→ 課題文:
....................

取材・レポート:垣端たくみ(生態会事務局)、中野敦志(ライター)

大谷諒馬氏(おおたにりょうま)氏 略歴
1996年大阪府出身。近畿大学在学中に、古殿教授と共に株式会社古殿研究所を共同で創業。2022年に設立された同社では、「”飲む”を通して皆のなりたい状態を叶える。」をビジョンに掲げ、オフィス向けのパーソナライズ・サプリドリンク「DRIGGER」の開発と運用を手掛けている。主な受賞歴として、キャンパスベンチャーグランプリでは大阪大会で最優秀賞、全国大会でJVCA賞を受賞。また、関西若手起業家ピッチコンテストvol.7では最優秀賞を獲得し、経済産業省主催の起業家育成プログラム「始動 Next Innovator」の9期生としてシリコンバレー派遣メンバーにも選抜。

....................

→ 提供データ:

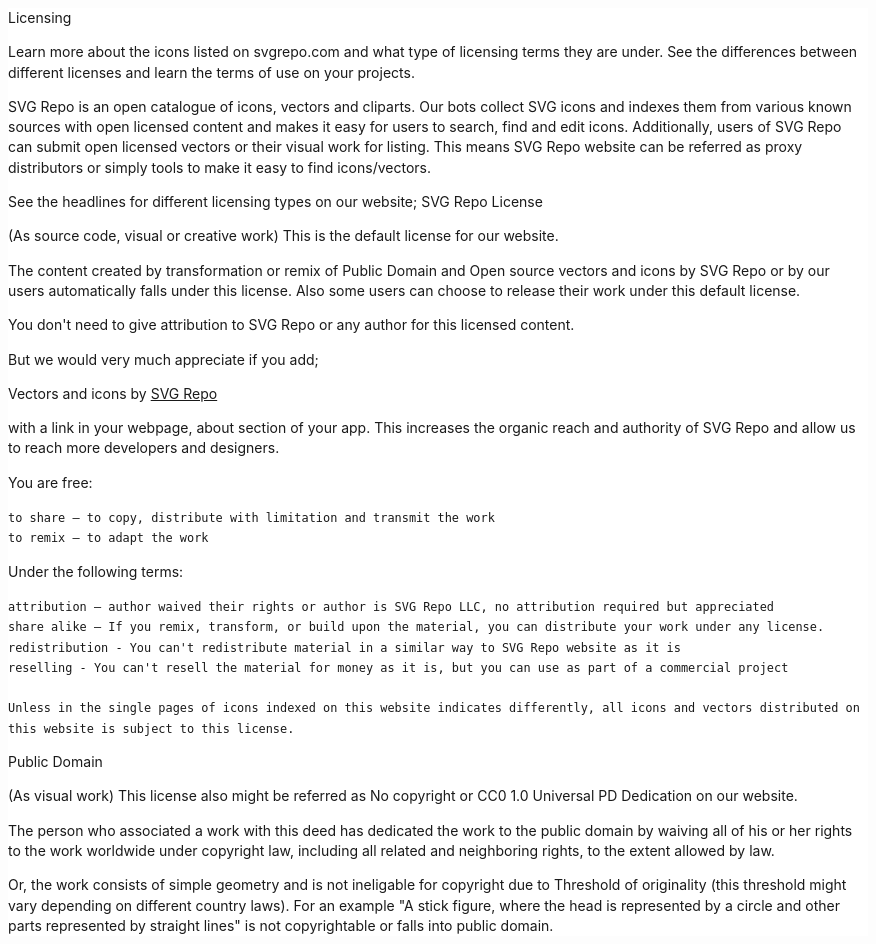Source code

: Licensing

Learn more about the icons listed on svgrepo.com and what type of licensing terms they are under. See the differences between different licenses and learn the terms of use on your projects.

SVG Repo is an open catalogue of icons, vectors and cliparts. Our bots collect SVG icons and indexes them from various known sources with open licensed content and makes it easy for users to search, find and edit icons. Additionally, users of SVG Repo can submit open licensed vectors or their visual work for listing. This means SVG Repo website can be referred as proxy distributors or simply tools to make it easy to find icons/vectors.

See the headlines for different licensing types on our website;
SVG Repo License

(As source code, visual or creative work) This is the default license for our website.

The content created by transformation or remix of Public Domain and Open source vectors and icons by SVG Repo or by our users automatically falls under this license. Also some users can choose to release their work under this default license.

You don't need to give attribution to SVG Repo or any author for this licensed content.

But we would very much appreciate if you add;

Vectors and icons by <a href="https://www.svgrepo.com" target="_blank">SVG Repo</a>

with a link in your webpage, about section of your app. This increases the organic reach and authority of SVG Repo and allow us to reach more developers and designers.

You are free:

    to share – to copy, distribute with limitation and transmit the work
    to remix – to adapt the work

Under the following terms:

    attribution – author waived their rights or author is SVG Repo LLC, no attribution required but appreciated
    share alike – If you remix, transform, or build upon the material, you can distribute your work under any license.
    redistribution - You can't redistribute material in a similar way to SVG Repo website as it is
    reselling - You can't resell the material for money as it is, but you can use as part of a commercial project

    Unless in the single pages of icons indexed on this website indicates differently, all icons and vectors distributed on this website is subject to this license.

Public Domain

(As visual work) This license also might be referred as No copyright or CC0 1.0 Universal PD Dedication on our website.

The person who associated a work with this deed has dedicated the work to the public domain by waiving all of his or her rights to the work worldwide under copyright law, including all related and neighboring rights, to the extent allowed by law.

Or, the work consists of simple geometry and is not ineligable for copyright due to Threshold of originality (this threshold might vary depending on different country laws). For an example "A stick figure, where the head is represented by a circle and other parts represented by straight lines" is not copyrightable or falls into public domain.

....................

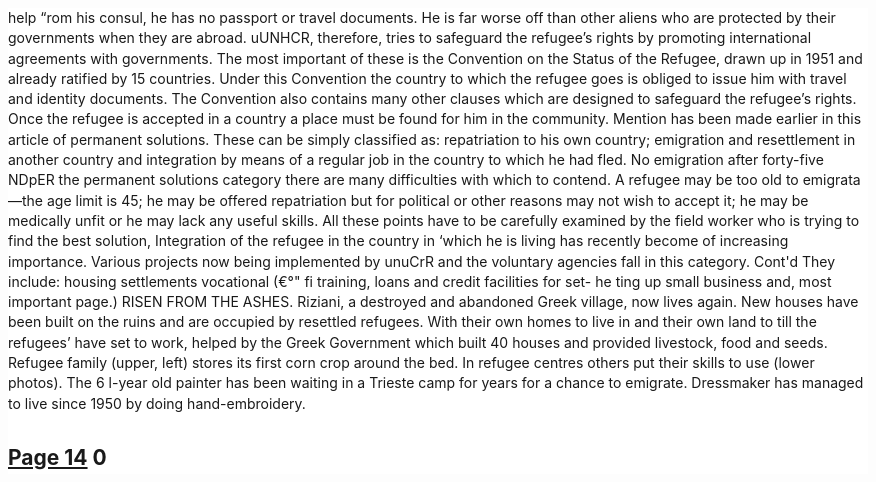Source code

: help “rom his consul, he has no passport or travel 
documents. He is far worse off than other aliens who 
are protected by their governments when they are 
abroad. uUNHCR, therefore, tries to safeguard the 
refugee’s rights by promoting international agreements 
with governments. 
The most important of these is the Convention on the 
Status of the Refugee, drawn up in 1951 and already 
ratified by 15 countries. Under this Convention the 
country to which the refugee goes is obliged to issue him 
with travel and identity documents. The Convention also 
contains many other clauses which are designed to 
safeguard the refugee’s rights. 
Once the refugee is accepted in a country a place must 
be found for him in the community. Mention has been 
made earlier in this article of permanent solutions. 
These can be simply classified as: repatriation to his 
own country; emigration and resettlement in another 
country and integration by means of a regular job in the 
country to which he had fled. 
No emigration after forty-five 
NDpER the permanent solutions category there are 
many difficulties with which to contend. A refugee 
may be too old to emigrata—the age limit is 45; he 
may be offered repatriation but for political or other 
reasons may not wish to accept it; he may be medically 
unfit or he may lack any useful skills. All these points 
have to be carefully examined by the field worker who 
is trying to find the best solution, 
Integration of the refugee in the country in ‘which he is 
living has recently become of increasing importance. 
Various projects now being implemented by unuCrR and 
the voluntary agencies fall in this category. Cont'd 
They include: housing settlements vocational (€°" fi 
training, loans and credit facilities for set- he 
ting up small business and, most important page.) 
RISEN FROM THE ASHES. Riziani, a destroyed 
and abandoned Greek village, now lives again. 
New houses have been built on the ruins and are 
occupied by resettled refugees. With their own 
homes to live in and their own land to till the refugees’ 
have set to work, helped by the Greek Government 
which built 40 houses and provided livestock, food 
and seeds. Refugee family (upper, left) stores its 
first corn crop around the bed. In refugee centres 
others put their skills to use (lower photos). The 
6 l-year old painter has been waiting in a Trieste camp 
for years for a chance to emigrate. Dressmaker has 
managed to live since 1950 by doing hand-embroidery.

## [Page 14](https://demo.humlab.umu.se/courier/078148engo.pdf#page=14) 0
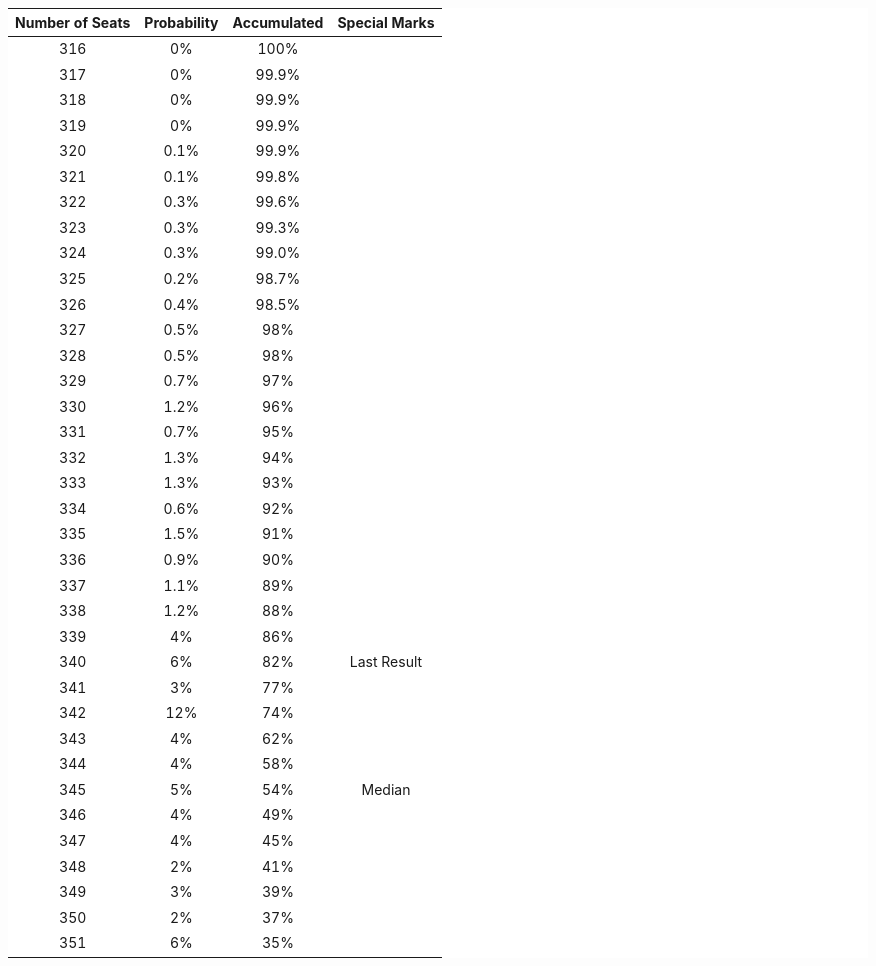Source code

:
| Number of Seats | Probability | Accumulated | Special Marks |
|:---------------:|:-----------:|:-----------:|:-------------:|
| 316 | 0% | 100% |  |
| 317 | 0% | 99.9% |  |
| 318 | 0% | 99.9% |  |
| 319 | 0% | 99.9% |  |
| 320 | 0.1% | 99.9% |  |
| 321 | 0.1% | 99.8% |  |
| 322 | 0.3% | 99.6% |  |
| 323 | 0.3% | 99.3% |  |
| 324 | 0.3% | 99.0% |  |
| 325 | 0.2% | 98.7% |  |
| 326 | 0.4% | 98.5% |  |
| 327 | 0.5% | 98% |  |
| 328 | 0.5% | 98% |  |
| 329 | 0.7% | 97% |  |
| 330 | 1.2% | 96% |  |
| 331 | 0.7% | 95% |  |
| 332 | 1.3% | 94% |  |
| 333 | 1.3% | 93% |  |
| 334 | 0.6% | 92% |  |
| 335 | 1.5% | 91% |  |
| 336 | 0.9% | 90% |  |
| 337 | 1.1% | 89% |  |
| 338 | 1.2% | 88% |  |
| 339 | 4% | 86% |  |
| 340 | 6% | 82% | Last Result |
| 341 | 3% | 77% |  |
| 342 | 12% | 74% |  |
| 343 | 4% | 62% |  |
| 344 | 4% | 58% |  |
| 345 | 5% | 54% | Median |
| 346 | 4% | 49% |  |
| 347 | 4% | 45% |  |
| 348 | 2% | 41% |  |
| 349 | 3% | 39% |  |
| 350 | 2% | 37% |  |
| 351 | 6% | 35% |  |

....................

→ 課題の指示: 大谷諒馬氏の略歴に書かれている受賞を、大会名と賞の名前がわかる形ですべて挙げてください。

→ 解答:
・キャンパスベンチャーグランプリ 大阪大会:最優秀賞
・キャンパスベンチャーグランプリ 全国大会:JVCA賞
・関西若手起業家ピッチコンテストvol.7:最優秀賞